EXERCISE MATERIALS -
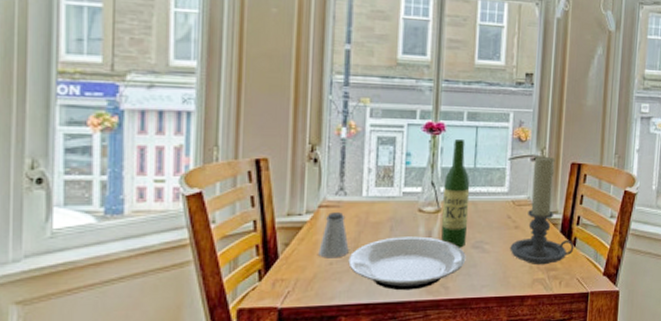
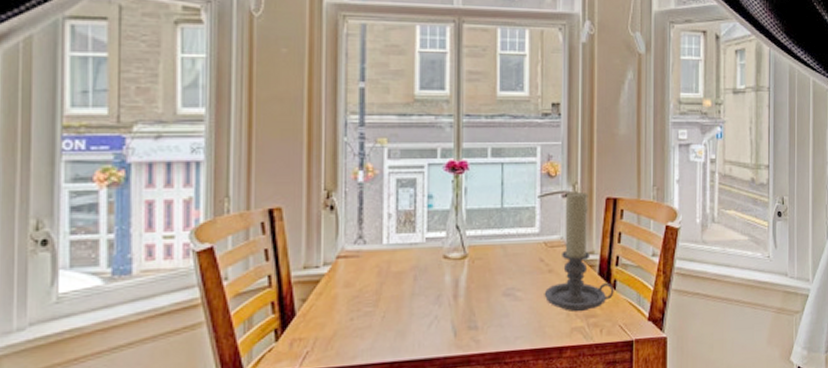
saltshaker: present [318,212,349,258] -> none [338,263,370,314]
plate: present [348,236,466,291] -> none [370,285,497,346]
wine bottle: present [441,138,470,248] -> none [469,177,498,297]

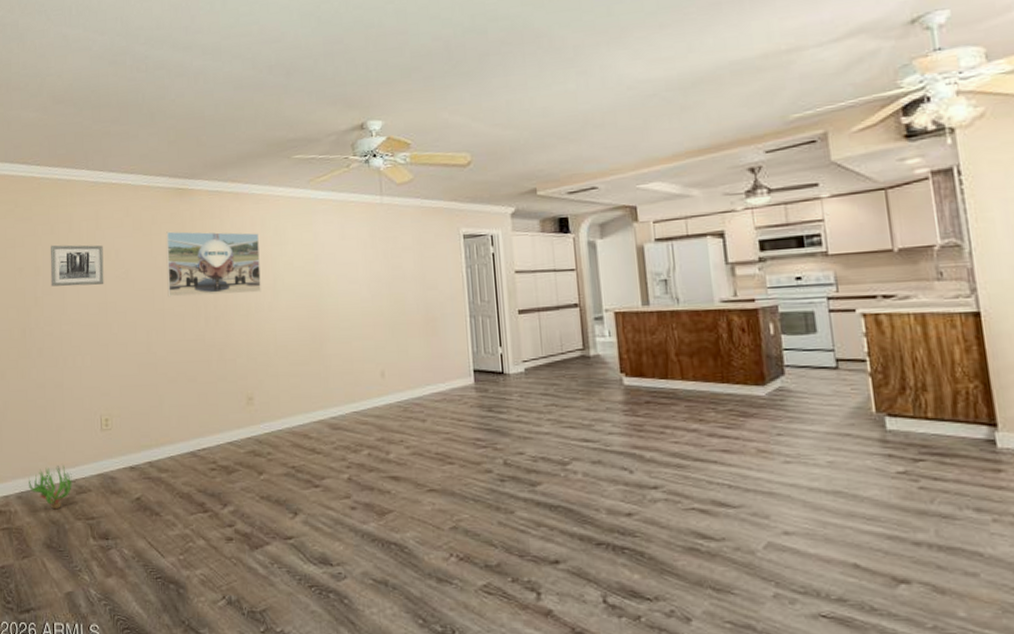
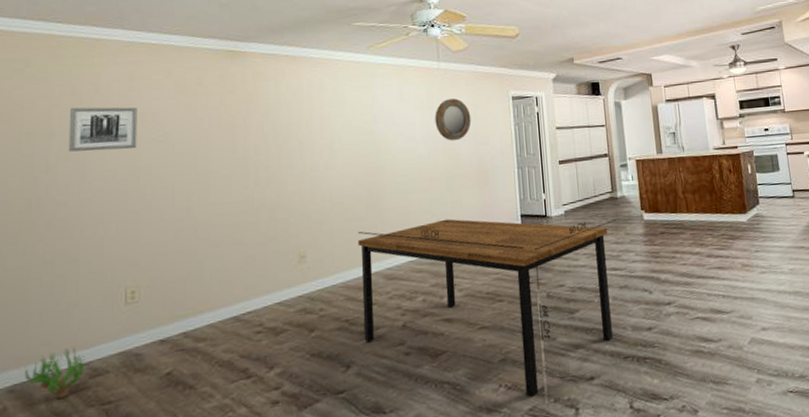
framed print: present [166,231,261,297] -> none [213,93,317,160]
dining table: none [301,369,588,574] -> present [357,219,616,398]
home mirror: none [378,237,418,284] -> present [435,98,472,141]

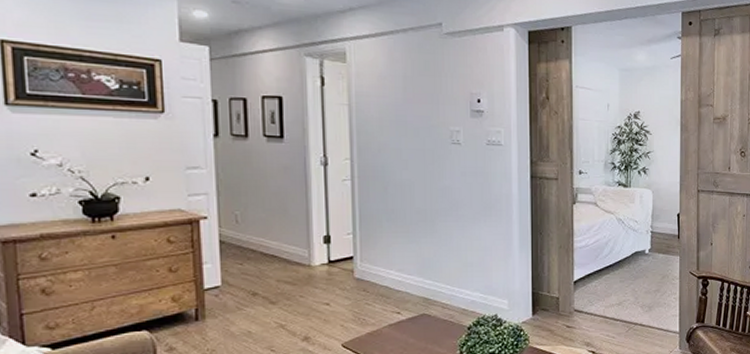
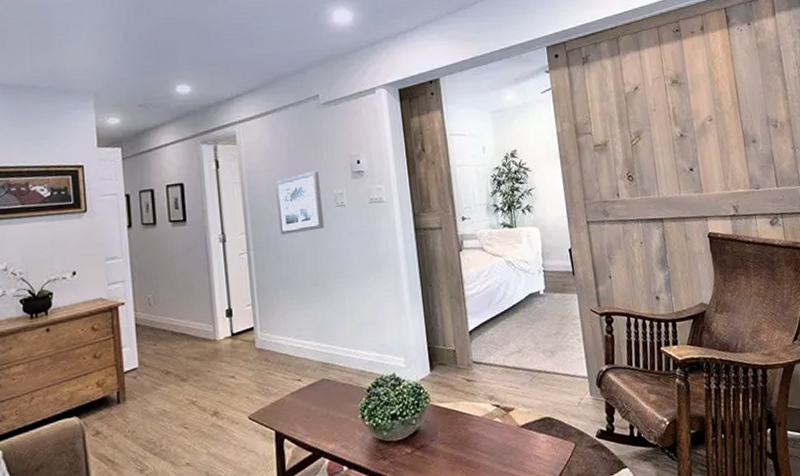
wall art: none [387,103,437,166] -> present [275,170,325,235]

PROBLEM DESCRIPTION - Precisely the lines from the one containing "dining table: none" to the end of the data above, both included, should be printed; leave the pictures out.

RESULT FOR THIS EXERCISE -
dining table: none [301,369,588,574] -> present [357,219,616,398]
home mirror: none [378,237,418,284] -> present [435,98,472,141]

wall art: none [387,103,437,166] -> present [275,170,325,235]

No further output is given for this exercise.